Start of Extracted entries
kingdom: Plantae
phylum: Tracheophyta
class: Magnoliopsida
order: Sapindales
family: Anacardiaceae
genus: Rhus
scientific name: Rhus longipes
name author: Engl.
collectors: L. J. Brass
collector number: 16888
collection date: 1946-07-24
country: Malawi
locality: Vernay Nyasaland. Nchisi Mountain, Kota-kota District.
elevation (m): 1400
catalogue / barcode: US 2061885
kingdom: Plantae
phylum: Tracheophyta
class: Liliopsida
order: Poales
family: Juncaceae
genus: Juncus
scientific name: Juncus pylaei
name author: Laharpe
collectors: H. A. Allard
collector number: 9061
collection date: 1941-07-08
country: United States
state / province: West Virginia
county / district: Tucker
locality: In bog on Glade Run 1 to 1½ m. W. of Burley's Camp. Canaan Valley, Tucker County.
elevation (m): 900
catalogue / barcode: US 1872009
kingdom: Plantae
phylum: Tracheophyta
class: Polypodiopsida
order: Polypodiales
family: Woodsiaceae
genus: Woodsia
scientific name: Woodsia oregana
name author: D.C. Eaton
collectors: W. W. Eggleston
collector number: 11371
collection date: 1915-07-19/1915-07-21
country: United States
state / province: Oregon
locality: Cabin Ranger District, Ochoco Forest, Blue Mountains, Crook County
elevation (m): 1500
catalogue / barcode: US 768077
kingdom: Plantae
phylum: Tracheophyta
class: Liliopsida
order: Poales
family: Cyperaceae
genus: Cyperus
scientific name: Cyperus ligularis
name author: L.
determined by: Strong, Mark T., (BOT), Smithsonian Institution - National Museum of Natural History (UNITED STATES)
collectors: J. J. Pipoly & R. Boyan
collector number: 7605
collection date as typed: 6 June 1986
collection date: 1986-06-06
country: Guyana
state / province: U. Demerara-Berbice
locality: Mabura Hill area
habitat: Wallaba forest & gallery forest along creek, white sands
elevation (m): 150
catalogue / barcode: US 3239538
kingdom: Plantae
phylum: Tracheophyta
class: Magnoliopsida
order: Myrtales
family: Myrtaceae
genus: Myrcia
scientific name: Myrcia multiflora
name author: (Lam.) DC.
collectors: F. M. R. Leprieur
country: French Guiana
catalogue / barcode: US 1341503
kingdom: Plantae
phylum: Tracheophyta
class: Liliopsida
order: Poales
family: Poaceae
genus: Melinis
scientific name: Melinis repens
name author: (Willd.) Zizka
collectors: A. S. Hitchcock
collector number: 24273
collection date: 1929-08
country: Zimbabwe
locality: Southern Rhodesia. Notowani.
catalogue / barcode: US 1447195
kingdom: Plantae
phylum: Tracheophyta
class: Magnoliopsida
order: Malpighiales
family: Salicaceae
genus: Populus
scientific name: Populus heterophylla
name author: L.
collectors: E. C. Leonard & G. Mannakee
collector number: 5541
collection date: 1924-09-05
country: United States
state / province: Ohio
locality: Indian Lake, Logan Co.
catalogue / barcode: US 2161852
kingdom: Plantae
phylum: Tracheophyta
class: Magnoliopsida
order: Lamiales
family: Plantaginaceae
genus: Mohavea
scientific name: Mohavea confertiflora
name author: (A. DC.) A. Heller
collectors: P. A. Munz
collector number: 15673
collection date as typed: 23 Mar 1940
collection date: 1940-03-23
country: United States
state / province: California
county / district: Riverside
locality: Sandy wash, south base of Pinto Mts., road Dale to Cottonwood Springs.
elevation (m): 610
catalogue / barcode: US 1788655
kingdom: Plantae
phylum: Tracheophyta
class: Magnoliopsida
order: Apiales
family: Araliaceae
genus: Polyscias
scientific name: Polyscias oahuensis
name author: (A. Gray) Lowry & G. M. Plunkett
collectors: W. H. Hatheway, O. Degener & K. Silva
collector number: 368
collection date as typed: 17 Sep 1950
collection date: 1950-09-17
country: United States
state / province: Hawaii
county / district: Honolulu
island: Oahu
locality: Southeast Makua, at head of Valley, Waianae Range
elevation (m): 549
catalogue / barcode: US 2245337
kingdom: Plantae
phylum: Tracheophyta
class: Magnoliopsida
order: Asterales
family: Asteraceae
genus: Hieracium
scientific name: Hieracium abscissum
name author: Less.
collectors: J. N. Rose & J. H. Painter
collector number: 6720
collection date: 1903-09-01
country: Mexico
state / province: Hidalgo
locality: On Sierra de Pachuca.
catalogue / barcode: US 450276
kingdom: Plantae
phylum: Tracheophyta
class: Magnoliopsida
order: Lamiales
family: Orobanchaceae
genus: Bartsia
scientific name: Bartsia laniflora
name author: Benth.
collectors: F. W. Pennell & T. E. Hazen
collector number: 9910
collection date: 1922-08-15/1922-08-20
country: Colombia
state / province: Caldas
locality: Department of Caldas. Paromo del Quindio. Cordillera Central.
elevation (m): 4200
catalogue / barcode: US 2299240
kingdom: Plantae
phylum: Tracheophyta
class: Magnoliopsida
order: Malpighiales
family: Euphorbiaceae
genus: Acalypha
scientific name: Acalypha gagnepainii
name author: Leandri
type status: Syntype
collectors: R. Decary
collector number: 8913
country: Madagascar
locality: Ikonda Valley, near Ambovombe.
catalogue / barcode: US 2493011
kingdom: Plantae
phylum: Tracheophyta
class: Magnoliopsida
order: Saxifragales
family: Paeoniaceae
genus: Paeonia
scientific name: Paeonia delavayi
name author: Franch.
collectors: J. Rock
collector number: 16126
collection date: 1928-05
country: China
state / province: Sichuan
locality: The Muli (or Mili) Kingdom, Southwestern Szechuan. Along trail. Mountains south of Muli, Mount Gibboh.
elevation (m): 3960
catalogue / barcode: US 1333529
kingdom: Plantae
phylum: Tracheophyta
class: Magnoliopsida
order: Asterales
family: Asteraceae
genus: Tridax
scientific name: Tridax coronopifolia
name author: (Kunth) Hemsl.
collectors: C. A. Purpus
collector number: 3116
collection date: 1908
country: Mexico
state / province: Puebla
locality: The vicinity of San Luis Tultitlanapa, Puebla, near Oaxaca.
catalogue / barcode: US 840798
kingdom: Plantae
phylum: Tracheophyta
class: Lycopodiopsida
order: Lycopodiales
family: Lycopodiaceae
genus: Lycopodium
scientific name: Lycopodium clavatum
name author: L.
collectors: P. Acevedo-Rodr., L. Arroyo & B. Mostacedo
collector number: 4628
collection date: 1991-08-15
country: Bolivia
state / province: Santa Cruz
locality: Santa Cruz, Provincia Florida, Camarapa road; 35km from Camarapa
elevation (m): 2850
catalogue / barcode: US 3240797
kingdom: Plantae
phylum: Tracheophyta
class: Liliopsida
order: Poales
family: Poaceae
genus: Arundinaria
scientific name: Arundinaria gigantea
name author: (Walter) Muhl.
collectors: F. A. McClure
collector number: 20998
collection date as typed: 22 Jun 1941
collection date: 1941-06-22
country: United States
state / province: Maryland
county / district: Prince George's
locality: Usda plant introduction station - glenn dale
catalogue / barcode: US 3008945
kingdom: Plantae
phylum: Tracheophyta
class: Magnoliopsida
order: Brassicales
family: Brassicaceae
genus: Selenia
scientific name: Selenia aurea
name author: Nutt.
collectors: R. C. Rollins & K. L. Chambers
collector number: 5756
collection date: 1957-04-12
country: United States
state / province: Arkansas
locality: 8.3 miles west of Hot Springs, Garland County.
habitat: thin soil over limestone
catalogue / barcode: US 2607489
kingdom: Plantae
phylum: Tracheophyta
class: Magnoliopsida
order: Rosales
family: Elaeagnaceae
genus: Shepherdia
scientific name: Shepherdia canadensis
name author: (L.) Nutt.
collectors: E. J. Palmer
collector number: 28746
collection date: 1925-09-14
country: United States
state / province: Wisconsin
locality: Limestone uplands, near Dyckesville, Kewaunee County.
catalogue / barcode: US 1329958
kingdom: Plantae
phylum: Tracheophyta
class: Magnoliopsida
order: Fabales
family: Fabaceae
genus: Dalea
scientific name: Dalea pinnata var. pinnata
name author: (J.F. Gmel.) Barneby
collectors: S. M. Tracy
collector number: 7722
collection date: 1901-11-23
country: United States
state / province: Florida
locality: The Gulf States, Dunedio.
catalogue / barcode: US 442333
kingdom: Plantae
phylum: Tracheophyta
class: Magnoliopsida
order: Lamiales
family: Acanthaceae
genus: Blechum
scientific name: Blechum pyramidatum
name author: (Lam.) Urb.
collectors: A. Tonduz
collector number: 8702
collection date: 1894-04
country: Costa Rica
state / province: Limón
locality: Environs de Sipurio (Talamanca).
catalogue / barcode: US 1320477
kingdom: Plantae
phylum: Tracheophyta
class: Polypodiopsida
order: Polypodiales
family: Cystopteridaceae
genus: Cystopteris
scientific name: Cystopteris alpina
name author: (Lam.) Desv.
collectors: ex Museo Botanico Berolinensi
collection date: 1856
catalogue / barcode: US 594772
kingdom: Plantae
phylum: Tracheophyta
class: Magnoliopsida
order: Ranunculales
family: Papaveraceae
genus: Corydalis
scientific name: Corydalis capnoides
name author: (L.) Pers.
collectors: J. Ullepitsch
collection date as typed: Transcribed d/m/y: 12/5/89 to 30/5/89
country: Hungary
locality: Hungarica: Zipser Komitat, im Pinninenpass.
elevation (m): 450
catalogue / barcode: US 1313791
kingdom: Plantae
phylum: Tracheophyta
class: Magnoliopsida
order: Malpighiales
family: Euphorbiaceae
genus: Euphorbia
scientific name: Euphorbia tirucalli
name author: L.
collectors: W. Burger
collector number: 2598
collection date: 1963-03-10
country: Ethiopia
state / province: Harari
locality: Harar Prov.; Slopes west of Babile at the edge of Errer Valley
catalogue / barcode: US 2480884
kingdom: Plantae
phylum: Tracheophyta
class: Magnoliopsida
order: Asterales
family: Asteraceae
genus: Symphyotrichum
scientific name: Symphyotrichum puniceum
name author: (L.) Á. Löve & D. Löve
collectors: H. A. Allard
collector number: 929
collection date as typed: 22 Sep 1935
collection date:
End of Extracted entries
Reproduce without any change every line from the line containing "family: Papaveraceae" through the line containing "elevation (m): 450", including both of those lines.

## Result for this exercise
family: Papaveraceae
genus: Corydalis
scientific name: Corydalis capnoides
name author: (L.) Pers.
collectors: J. Ullepitsch
collection date as typed: Transcribed d/m/y: 12/5/89 to 30/5/89
country: Hungary
locality: Hungarica: Zipser Komitat, im Pinninenpass.
elevation (m): 450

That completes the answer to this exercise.